_AIM_
Update the records below by replacing every occurrence of "Return results in" with "Place results in" and reproduce all lines with nothing else changed.

_PROVIDED DATA_
## Begin

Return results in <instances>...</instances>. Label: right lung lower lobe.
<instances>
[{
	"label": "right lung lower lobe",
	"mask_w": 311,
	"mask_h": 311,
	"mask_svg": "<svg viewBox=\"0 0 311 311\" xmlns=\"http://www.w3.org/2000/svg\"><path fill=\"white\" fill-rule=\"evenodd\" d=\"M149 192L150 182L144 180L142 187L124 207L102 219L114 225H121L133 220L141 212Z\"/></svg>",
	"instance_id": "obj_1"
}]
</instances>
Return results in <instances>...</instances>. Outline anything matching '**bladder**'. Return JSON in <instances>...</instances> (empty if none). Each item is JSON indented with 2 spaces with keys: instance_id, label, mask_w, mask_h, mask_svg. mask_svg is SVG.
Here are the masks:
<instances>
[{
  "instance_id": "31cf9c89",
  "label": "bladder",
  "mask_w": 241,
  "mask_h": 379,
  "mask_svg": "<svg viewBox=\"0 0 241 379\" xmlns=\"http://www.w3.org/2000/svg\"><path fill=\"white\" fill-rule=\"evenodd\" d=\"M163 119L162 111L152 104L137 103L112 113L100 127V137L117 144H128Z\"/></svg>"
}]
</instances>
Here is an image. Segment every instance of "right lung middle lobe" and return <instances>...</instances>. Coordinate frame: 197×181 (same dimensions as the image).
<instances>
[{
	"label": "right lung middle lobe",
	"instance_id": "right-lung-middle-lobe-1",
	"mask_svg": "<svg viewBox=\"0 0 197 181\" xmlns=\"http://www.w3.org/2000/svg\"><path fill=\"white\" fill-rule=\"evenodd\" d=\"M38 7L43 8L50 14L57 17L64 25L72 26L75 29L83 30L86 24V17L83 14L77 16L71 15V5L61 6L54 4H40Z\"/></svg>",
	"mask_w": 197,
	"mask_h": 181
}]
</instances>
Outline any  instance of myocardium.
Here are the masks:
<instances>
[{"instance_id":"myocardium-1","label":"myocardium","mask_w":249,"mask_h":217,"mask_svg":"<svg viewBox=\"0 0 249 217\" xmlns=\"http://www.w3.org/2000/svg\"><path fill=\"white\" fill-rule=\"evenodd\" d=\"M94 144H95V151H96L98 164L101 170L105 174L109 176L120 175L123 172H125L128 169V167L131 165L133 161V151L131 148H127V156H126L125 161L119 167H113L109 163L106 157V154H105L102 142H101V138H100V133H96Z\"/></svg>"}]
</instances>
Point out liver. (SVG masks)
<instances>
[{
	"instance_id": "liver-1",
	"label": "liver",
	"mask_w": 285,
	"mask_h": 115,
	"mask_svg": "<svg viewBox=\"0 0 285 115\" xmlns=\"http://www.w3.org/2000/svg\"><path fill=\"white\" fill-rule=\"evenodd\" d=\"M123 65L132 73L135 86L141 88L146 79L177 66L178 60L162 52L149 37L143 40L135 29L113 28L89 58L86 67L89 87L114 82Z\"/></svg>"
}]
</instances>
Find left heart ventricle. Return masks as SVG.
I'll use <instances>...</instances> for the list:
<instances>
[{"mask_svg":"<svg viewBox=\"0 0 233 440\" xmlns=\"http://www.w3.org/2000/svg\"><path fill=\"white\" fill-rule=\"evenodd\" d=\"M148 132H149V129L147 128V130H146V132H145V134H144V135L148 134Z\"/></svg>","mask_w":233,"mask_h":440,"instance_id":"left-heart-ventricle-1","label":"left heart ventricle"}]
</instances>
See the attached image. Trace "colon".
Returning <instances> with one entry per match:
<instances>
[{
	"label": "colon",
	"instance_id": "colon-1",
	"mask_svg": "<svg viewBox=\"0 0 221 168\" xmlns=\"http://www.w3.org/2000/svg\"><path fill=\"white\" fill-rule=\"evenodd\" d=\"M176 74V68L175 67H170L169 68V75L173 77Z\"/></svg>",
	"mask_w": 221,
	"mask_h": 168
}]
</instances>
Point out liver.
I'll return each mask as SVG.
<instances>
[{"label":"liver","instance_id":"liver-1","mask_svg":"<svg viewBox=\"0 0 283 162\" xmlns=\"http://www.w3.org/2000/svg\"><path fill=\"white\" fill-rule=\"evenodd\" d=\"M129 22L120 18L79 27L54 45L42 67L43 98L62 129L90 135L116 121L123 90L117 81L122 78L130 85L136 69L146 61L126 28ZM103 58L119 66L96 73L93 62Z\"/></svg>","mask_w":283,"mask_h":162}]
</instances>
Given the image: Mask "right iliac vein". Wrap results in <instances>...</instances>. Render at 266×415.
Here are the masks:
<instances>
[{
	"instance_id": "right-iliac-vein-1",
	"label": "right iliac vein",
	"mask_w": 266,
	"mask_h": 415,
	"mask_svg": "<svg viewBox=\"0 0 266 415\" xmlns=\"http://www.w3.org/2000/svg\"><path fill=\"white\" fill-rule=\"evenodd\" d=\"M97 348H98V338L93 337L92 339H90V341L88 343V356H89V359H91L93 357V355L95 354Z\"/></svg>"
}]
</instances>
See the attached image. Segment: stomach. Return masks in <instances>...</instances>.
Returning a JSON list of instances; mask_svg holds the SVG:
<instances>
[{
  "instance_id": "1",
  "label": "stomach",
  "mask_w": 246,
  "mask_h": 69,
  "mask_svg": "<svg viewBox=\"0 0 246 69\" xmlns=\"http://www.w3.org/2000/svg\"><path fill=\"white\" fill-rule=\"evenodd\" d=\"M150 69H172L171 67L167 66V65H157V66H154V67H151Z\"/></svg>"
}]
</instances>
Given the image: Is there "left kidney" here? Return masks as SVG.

## End

_THE COMPLETED TASK_
Place results in <instances>...</instances>. Label: right lung lower lobe.
<instances>
[{
	"label": "right lung lower lobe",
	"mask_w": 311,
	"mask_h": 311,
	"mask_svg": "<svg viewBox=\"0 0 311 311\" xmlns=\"http://www.w3.org/2000/svg\"><path fill=\"white\" fill-rule=\"evenodd\" d=\"M149 192L150 182L144 180L142 187L124 207L102 219L114 225H121L133 220L141 212Z\"/></svg>",
	"instance_id": "obj_1"
}]
</instances>
Place results in <instances>...</instances>. Outline anything matching '**bladder**'. Return JSON in <instances>...</instances> (empty if none). Each item is JSON indented with 2 spaces with keys: instance_id, label, mask_w, mask_h, mask_svg. mask_svg is SVG.
Here are the masks:
<instances>
[{
  "instance_id": "31cf9c89",
  "label": "bladder",
  "mask_w": 241,
  "mask_h": 379,
  "mask_svg": "<svg viewBox=\"0 0 241 379\" xmlns=\"http://www.w3.org/2000/svg\"><path fill=\"white\" fill-rule=\"evenodd\" d=\"M163 119L162 111L152 104L137 103L112 113L100 127V137L117 144H128Z\"/></svg>"
}]
</instances>
Here is an image. Segment every instance of "right lung middle lobe" and return <instances>...</instances>. Coordinate frame: 197×181 (same dimensions as the image).
<instances>
[{
	"label": "right lung middle lobe",
	"instance_id": "right-lung-middle-lobe-1",
	"mask_svg": "<svg viewBox=\"0 0 197 181\" xmlns=\"http://www.w3.org/2000/svg\"><path fill=\"white\" fill-rule=\"evenodd\" d=\"M38 7L43 8L50 14L57 17L64 25L72 26L75 29L83 30L86 24V17L83 14L77 16L71 15V5L61 6L54 4H40Z\"/></svg>",
	"mask_w": 197,
	"mask_h": 181
}]
</instances>
Outline any  instance of myocardium.
Here are the masks:
<instances>
[{"instance_id":"myocardium-1","label":"myocardium","mask_w":249,"mask_h":217,"mask_svg":"<svg viewBox=\"0 0 249 217\" xmlns=\"http://www.w3.org/2000/svg\"><path fill=\"white\" fill-rule=\"evenodd\" d=\"M94 144H95V151H96L98 164L101 170L105 174L109 176L120 175L123 172H125L128 169V167L131 165L133 161V151L131 148H127V156H126L125 161L119 167H113L109 163L106 157V154H105L102 142H101V138H100V133H96Z\"/></svg>"}]
</instances>
Point out liver. (SVG masks)
<instances>
[{
	"instance_id": "liver-1",
	"label": "liver",
	"mask_w": 285,
	"mask_h": 115,
	"mask_svg": "<svg viewBox=\"0 0 285 115\" xmlns=\"http://www.w3.org/2000/svg\"><path fill=\"white\" fill-rule=\"evenodd\" d=\"M123 65L132 73L135 86L141 88L146 79L177 66L178 60L162 52L149 37L143 40L135 29L113 28L89 58L86 67L89 87L114 82Z\"/></svg>"
}]
</instances>
Find left heart ventricle. Return masks as SVG.
I'll use <instances>...</instances> for the list:
<instances>
[{"mask_svg":"<svg viewBox=\"0 0 233 440\" xmlns=\"http://www.w3.org/2000/svg\"><path fill=\"white\" fill-rule=\"evenodd\" d=\"M148 132H149V129L147 128V130H146V132H145V134H144V135L148 134Z\"/></svg>","mask_w":233,"mask_h":440,"instance_id":"left-heart-ventricle-1","label":"left heart ventricle"}]
</instances>
See the attached image. Trace "colon".
Returning <instances> with one entry per match:
<instances>
[{
	"label": "colon",
	"instance_id": "colon-1",
	"mask_svg": "<svg viewBox=\"0 0 221 168\" xmlns=\"http://www.w3.org/2000/svg\"><path fill=\"white\" fill-rule=\"evenodd\" d=\"M176 74V68L175 67H170L169 68V75L173 77Z\"/></svg>",
	"mask_w": 221,
	"mask_h": 168
}]
</instances>
Point out liver.
I'll return each mask as SVG.
<instances>
[{"label":"liver","instance_id":"liver-1","mask_svg":"<svg viewBox=\"0 0 283 162\" xmlns=\"http://www.w3.org/2000/svg\"><path fill=\"white\" fill-rule=\"evenodd\" d=\"M129 22L120 18L79 27L54 45L42 67L43 98L62 129L90 135L116 121L123 90L117 81L122 78L130 85L136 69L146 61L126 28ZM103 58L119 66L96 73L93 62Z\"/></svg>","mask_w":283,"mask_h":162}]
</instances>
Given the image: Mask "right iliac vein". Wrap results in <instances>...</instances>. Render at 266×415.
Here are the masks:
<instances>
[{
	"instance_id": "right-iliac-vein-1",
	"label": "right iliac vein",
	"mask_w": 266,
	"mask_h": 415,
	"mask_svg": "<svg viewBox=\"0 0 266 415\" xmlns=\"http://www.w3.org/2000/svg\"><path fill=\"white\" fill-rule=\"evenodd\" d=\"M97 348H98V338L93 337L92 339H90V341L88 343V356H89V359H91L93 357V355L95 354Z\"/></svg>"
}]
</instances>
See the attached image. Segment: stomach. Return masks in <instances>...</instances>.
Returning a JSON list of instances; mask_svg holds the SVG:
<instances>
[{
  "instance_id": "1",
  "label": "stomach",
  "mask_w": 246,
  "mask_h": 69,
  "mask_svg": "<svg viewBox=\"0 0 246 69\" xmlns=\"http://www.w3.org/2000/svg\"><path fill=\"white\" fill-rule=\"evenodd\" d=\"M150 69H172L171 67L167 66V65H157V66H154V67H151Z\"/></svg>"
}]
</instances>
Given the image: Is there "left kidney" here? Return masks as SVG.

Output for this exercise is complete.